━━━ TEXTO PARA REVISAR ━━━

Ahora bien, creemos que esta perspectiva es, solamente «en algún sentido», una negación de la historia. Por que en su virtud de núcleo gnoseológico de un subterfugio ideológico se nos ofrece, entonces, no ya tanto como un detenimiento del curso histórico político del mundo sino como el intento ideológico de afianzar «como una segunda naturaleza del hombre», ineluctable e irreversible, las coordenadas geopolíticas de un determinado orden mundial, a saber: el orden de la Democracia de Mercado neoliberal como última fase, como fin, de la historia.

C. Final

Bien. Decantando la realidad política que en estos momentos críticos acontece en México, su significado político se proyecta ahora de modo muy distinto.

Efectivamente, sólo desde la perspectiva del antropologismo político, desde su racionalidad abstracta, es posible considerar tanto al discurso político como a las acciones estratégicas de Andrés Manuel López Obrador y la coalición que encabeza, como caprichos irracionales, como subjetiva y vulgar obsesión por el poder o como producto de desvaríos psicológicos mesiánicos. Pero, sorprendentemente, la mayor parte de las críticas que «politólogos» e historiadores han hecho a López Obrador han sido, según hemos visto, de naturaleza psicológica y no, precisamente como se debería esperar, política o histórica.

Porque desde la perspectiva del historicismo político, desde su racionalidad dialéctica, lo que observamos es una estrategia perfectamente definida de confrontación política dada a escala histórica (AMLO es el único candidato que ha cifrado su discurso político en coordenadas históricas), dirigida precisamente a desmantelar, a hacer estallar de un doble tiro, tanto al bloque político de poder que controla el Estado mexicano como a la bóveda ideológica bajo cuyo techo este bloque se ha afianzado histórica e ideológicamente en México. Observamos, en resolución, una estrategia que tiene la firme determinación política (y no psicológica) de negarse a aceptar, en absoluto, que la historia ha llegado a su fin.

━━━

§ TUS TAREAS:
1) Reescribe el fragmento del texto sobre López Obrador que se abre con las palabras que contienen "Efectivamente, sólo desde" y se cierra con "política o histórica.", poniendo "AMLO" en lugar de "López Obrador".
2) Prolonga el texto sobre López Obrador y el fin de la historia a partir de su última oración.
Los datos no hacen falta aquí.

━━━ DATOS DISPONIBLES ━━━

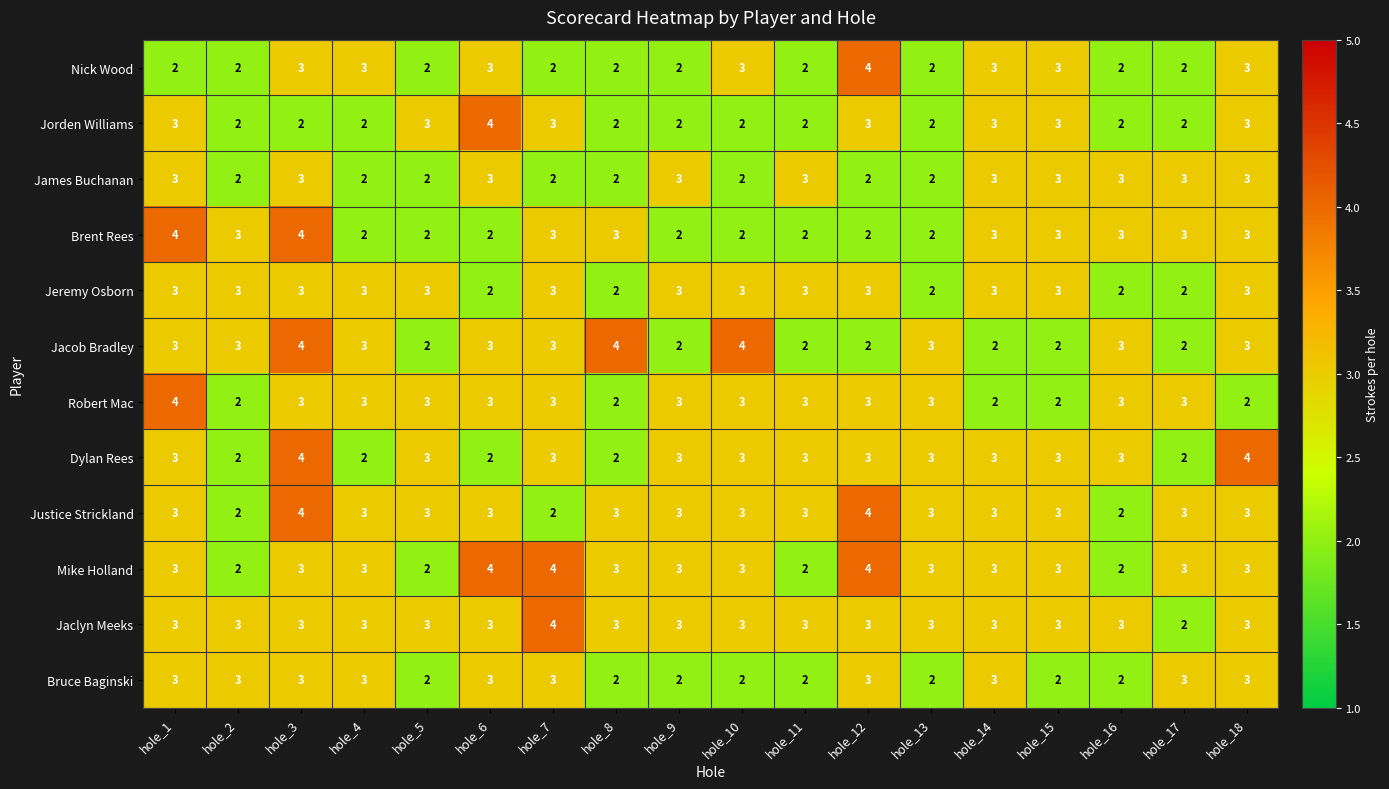

What is the approximate value of Bruce Baginski at hole_3?

3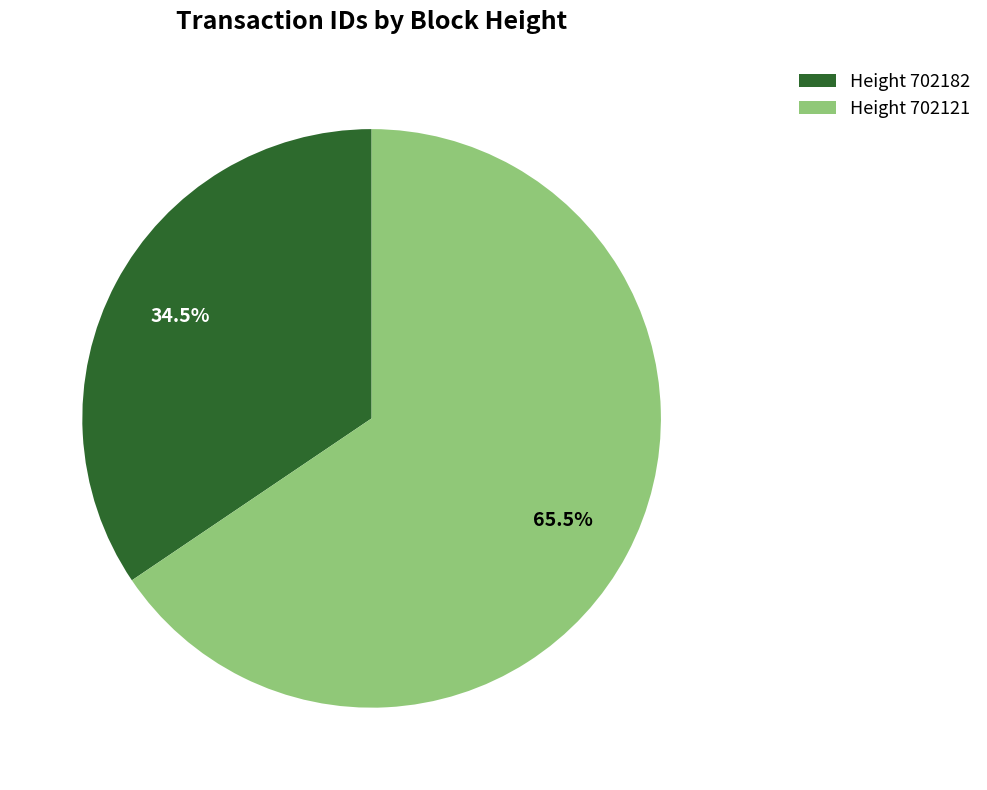

How many segments does this pie chart have?

2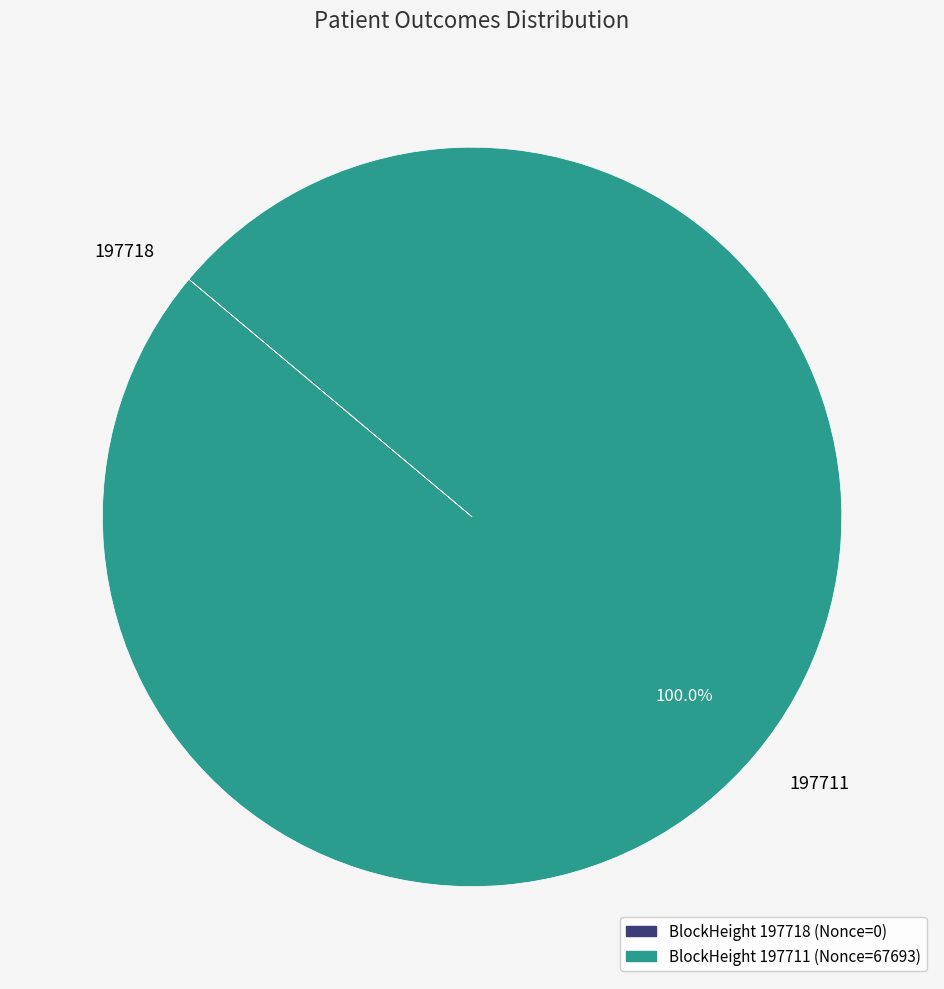

Which slice is the largest?

197711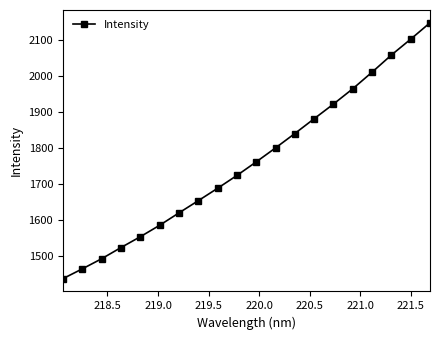

What is the difference between the maximum and minimum values?

709.7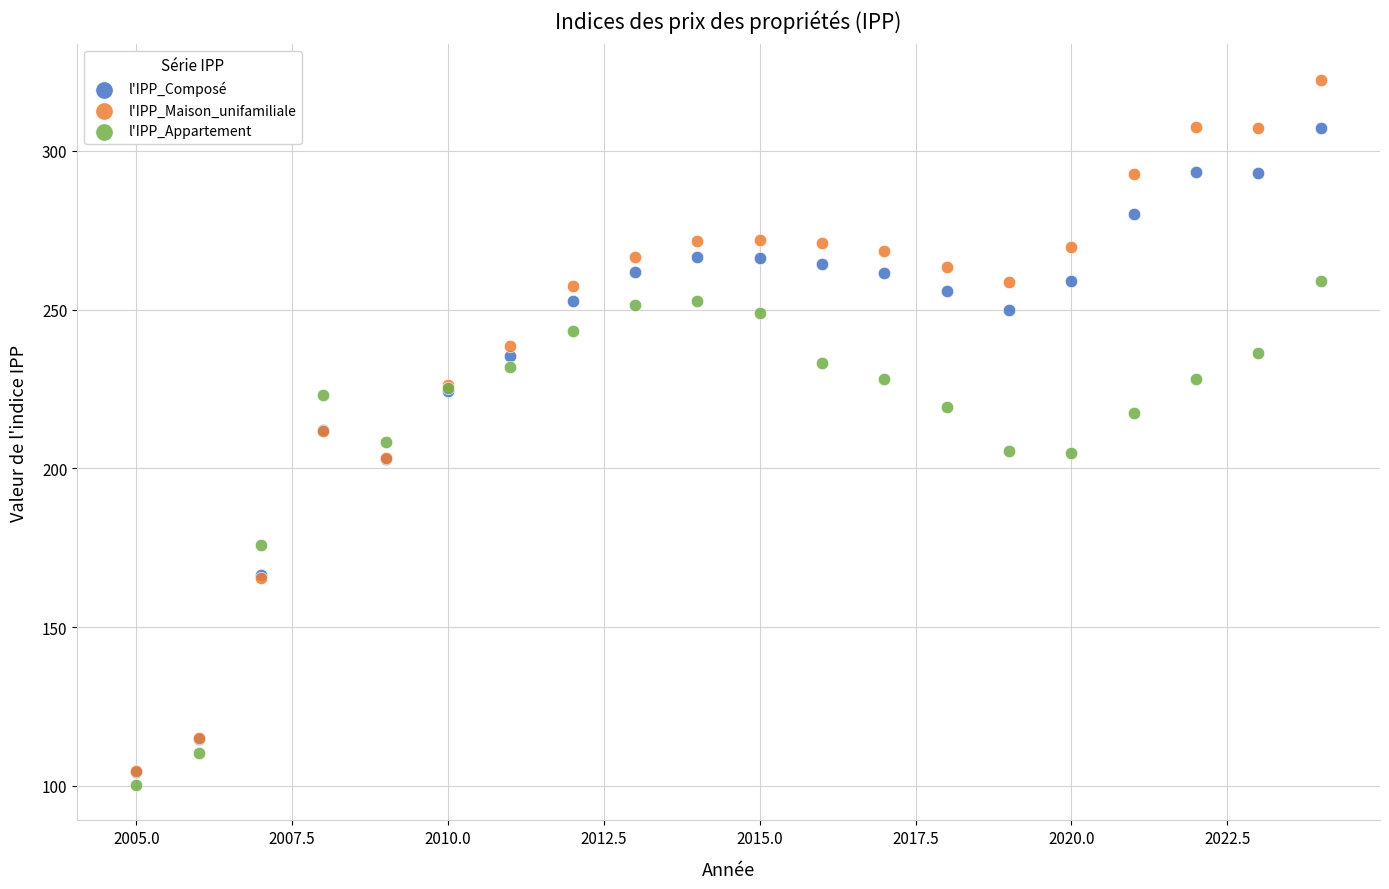

Which series has the widest spread of Y values?

l'IPP_Maison_unifamiliale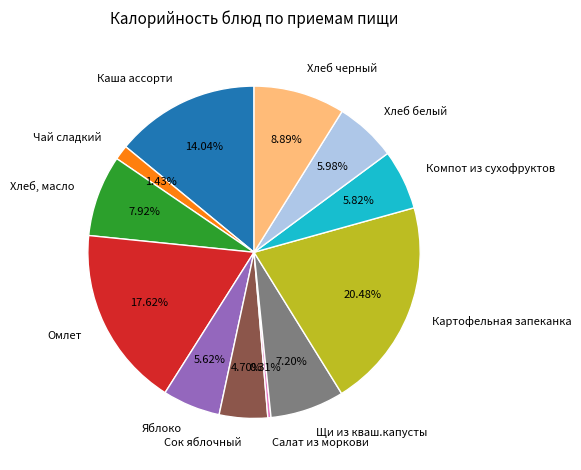

To the nearest percent, what percentage of the pie is Каша ассорти?

14%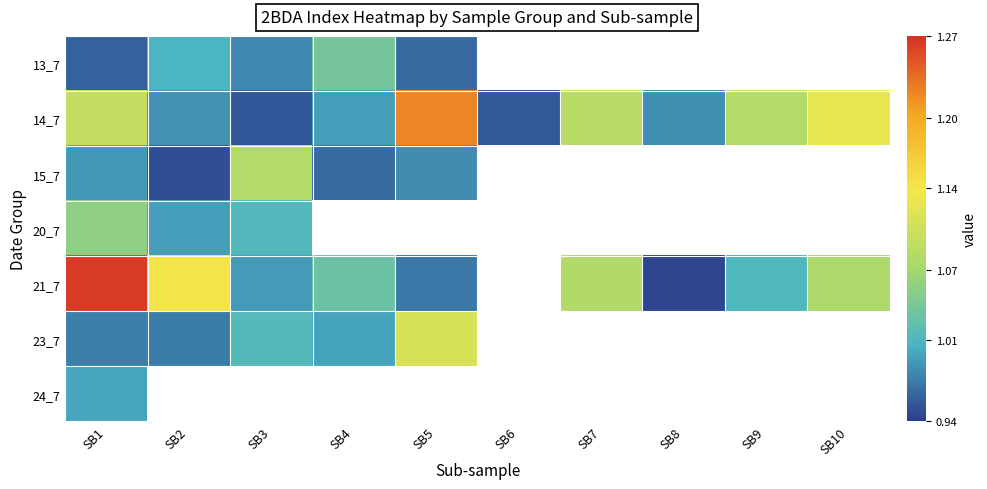

At SB1, list the series in order from smallest to largest.

13_7, 23_7, 15_7, 24_7, 20_7, 14_7, 21_7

━━━

§ RESPUESTAS A TAREAS:
1)
Efectivamente, sólo desde la perspectiva del antropologismo político, desde su racionalidad abstracta, es posible considerar tanto al discurso político como a las acciones estratégicas de Andrés Manuel AMLO y la coalición que encabeza, como caprichos irracionales, como subjetiva y vulgar obsesión por el poder o como producto de desvaríos psicológicos mesiánicos. Pero, sorprendentemente, la mayor parte de las críticas que «politólogos» e historiadores han hecho a AMLO han sido, según hemos visto, de naturaleza psicológica y no, precisamente como se debería esperar, política o histórica.

2)
Pero ¿qué es entonces lo que sucede? ¿Por qué de pronto los analistas e intelectuales de alto nivel se han salido de sus casillas? ¿Por qué tienen que dejar de hablarnos con el lenguaje de la «ciencia política» para decirnos, desde sus refutaciones retóricas o desde sus mediocres crónicas literarias, que no son capaces de entender lo que pasa aquí, que están profundamente decepcionados o que confirman que, en efecto, López Obrador es un populista irracional y un peligro para México?

Lo que sucede, nos parece, es que quienes esgrimen objeciones dirigidas a condenar la actuación de López Obrador desde esa óptica, antes que realizar análisis objetivos y «científicos», antes de tratar de entender esta dialéctica desde sus justos quicios políticos, no están haciendo otra cosa que ejerciendo, muchos quizá sin consciencia de ello, la más densa y articulada ideología, que es otra forma de decir, precisamente, que no han entendido nada.

En otras palabras, lo que observamos es que la estirpe de filósofos académicos –si se nos permite utilizar figuradamente la distinción kantiana– o de analistas políticos e intelectuales de alto nivel, desde cuya autoridad se firman tantos y tantos artículos y manifiestos, no es más que una farsa tras la que se esconde la realidad más patente: que quienes firman tales artículos y manifiestos no son más que simples y comunes ciudadanos de a pie, y que tal estructura compleja y sublime de racionalidad desde la que supuestamente escriben cuando lo hacen utilizando «el lenguaje sofisticado de la ciencia política», es, tan sólo burda ideología y apariencia instrumentalizada para otros fines.

Pero: «una crisis bien entendida es precisamente esto. No una decadencia de los caracteres que definen un momento, sino una tendencia de esos mismos elementos a hacer estallar los límites del conjunto que los contiene. Spinoza de aquel lado del borde. Y cuando finalmente estalla, Spinoza también de este lado.»

Ciudad de México
Agosto, 2006

Notas

{1} Gilles Deleuze, En medio de Spinoza, Editorial Cactus, Buenos Aires 2005.

{2} Gustavo Bueno, Primer ensayo sobre las categorías de las 'ciencias políticas', Cultural Rioja, Logroño 1991, págs. 368-369.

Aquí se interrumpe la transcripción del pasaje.